Kierująca skodą dostała kilkadziesiąt punktów karnych za to, że nie ustąpiła pierwszeństwa ojcu z dzieckiem przed jedną z otwockich szkół. Przejechała przez przejście dla pieszych pod prąd, ignorując sygnały pracownika szkoły ze znakiem STOP. Sprawę na policję zgłosiła dyrekcja.
Policjanci po otrzymaniu poniższego nagrania przesłuchali świadków, przejrzeli też zapisy z monitoringu miejskiego.
38-latka, mieszkanka powiatu otwockiego, została wezwana na komendę. Jak się okazało, nie wyraziła skruchy, a całą sprawę skomentowała słowami: przecież nikomu nic się nie stało.

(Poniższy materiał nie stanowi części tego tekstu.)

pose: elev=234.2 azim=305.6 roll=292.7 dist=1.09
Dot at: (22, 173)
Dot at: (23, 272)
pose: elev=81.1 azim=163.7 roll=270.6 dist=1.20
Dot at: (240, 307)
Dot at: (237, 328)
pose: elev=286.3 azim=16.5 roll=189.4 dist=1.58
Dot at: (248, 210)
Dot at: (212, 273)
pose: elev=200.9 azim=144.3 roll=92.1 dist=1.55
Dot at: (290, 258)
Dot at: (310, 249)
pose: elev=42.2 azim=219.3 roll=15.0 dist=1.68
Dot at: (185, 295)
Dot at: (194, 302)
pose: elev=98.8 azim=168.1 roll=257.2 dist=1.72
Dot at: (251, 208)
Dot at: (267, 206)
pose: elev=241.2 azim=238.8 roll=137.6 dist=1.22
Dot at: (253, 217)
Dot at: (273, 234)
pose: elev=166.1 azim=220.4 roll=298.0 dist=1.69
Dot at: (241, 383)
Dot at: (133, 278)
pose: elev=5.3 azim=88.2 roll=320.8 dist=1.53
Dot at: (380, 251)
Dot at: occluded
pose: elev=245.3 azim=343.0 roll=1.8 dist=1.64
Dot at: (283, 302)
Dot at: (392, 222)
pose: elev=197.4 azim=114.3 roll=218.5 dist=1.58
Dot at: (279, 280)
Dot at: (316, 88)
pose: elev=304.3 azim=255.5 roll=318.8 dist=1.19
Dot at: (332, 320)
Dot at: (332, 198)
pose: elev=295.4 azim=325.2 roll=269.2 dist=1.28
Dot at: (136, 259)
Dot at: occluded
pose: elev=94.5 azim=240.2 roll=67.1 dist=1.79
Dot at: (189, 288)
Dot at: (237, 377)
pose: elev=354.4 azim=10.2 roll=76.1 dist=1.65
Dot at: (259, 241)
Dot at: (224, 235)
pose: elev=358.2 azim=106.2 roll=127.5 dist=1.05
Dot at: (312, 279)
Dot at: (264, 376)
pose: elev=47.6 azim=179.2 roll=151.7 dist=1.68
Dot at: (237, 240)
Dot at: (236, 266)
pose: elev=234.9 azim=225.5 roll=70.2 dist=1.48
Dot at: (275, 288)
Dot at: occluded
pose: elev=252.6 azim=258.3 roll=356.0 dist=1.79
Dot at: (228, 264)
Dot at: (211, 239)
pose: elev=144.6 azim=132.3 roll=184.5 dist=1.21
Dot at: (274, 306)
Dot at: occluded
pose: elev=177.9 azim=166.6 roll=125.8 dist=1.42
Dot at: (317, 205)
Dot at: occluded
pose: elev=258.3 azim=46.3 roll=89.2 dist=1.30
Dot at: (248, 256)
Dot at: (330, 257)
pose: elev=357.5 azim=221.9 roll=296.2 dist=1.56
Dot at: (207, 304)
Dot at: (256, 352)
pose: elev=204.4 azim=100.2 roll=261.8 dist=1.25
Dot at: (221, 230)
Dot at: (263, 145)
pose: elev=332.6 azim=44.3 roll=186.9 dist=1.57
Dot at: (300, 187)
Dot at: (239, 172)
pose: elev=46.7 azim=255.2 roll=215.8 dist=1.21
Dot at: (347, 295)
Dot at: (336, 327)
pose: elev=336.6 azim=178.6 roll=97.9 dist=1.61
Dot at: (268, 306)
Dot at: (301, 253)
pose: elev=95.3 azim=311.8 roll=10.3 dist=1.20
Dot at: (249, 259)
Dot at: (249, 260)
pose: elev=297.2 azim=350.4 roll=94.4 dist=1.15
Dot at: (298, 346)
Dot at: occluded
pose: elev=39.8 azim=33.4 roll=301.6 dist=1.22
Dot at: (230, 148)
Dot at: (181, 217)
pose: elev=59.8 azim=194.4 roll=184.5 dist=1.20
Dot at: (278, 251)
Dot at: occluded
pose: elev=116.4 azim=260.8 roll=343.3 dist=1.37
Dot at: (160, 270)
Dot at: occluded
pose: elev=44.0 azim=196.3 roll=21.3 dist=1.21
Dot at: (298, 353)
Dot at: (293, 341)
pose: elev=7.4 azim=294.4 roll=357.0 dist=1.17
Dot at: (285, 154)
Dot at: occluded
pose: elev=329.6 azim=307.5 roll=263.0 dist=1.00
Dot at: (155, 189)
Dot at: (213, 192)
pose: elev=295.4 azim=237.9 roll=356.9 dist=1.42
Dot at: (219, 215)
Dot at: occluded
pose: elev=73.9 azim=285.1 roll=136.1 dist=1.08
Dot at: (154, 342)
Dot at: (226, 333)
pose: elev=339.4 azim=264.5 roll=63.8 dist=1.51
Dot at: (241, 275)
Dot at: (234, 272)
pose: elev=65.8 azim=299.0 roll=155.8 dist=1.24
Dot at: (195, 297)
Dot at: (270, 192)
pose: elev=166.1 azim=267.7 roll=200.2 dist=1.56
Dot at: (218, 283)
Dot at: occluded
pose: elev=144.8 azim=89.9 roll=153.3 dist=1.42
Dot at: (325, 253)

Sprawa w sądzie, prawo jazdy pod znakiem zapytania
Policjantka, która prowadziła tę sprawę, była innego zdania. Stąd 47 punktów karnych, które dostała kierująca samochodem. Dodatkowo sprawa została skierowana do sądu. Policjanci skierowali też wniosek o kontrolne sprawdzenie tego, czy 38-latka powinna jeździć samochodem.
Trzeba dodać, że kobieta popełniła kilka wykroczeń – poza spowodowaniem zagrożenia w ruchu drogowym, nie korzystała z pasów bezpieczeństwa, korzystała z telefonu komórkowego i nie stosowała się do poleceń osoby uprawnionej do kierowania ruchem.